Todavia, o crítico Patrick Parrinder (1980) diz que H. G. Wells (1866-1946) foi uma peça fundamental na construção do gênero “in the evolution of scientific romance into modern science fiction. His example has done as much to shape SF as any other single

literary influence”.31 (apud ROBERTS, 2006, p. 10) Isso porque Wells incluía em seus

textos vários temas que hoje reconhecemos como dos mais representativos da Ficção Científica, como encontros com alienígenas, mutações biológicas e cidades futurísticas. Wells começou sua carreira escrevendo artigos científicos – na maioria de ciência especulativa – para pequenos jornais ingleses. Sua produção bibliográfica durou até meados da década de 1940, porém, as obras mais grandiosas foram lançadas entre

1895 e 1905, como a The Time Machine (A Máquina do Tempo, 1895) The Island of

Doctor Moreau (A Ilha do Doutor Moreau, 1896), The Invisible Man (O Homem Invisível, 1897) e The War of the Worlds (Guerra dos Mundos, 1898). De acordo com Roberts (2005, p. 145) há uma temática constante nos textos do autor: ele sempre se baseia em um ambiente comum e contemporâneo, no qual um objeto estranho abre as portas para um novo mundo.

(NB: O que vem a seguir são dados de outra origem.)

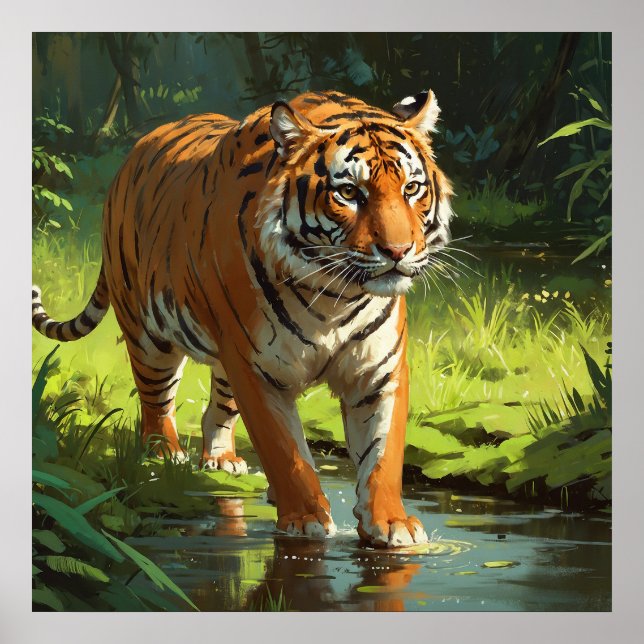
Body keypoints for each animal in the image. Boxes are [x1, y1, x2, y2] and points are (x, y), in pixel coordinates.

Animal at [32, 89, 454, 548]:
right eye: (348, 192)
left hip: (224, 355)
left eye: (411, 188)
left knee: (216, 408)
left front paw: (392, 524)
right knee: (156, 402)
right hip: (150, 339)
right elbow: (286, 451)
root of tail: (132, 156)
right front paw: (305, 520)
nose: (398, 251)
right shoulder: (258, 371)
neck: (334, 297)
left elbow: (383, 453)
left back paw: (223, 461)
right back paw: (164, 455)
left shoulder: (378, 372)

Essa fórmula é considera pelos críticos como sendo uma mistura de realismo com ficção científica, fazendo, ao mesmo tempo, uma representação da realidade naquele final de século e uma tentativa de fuga desse cotidiano, através de um dispositivo criado pela ciência. Essa interpretação é válida, mas ao mesmo tempo bastante simples, dado o grande número de temas que são tratados por essas histórias; além disso, algumas delas estão mais próximas da literatura fantástica do que da ficção científica, como The Invisible Man, uma vez que nesse caso a ênfase está no medo do desconhecido, simbolizado pela figura de um homem que passa a cometer crimes quando percebe que não pode ser mais ser visto, isto é, sem o olhar do outro, elimina-se a censura e consequentemente, perde-se o autocontrole. Mais do que uma crítica social, nesse caso, temos uma condenação da própria natureza humana e o medo do progresso científico.

Considera-se que Verne e Wells tenham sido, portanto, autores fundamentais na criação de narrativas que seriam chamadas de ficção científica, algumas décadas mais tarde e não há como ignorar a influência que estes autores tiveram nos temas, nas questões e nos enredos que seriam desenvolvidos posteriormente. Veremos, então, de que forma os autores do século XX transformaram e adequaram o gênero, de acordo

31 Seu exemplo foi tamanho que definiu as formas da Ficção Científica, assim como qualquer outra influência literária em particular. (tradução nossa)

com as exigências do mercado, do público-leitor, dos editores e das revistas em que publicavam seus textos, moldando a ficção científica nas formas como nós a conhecemos hoje.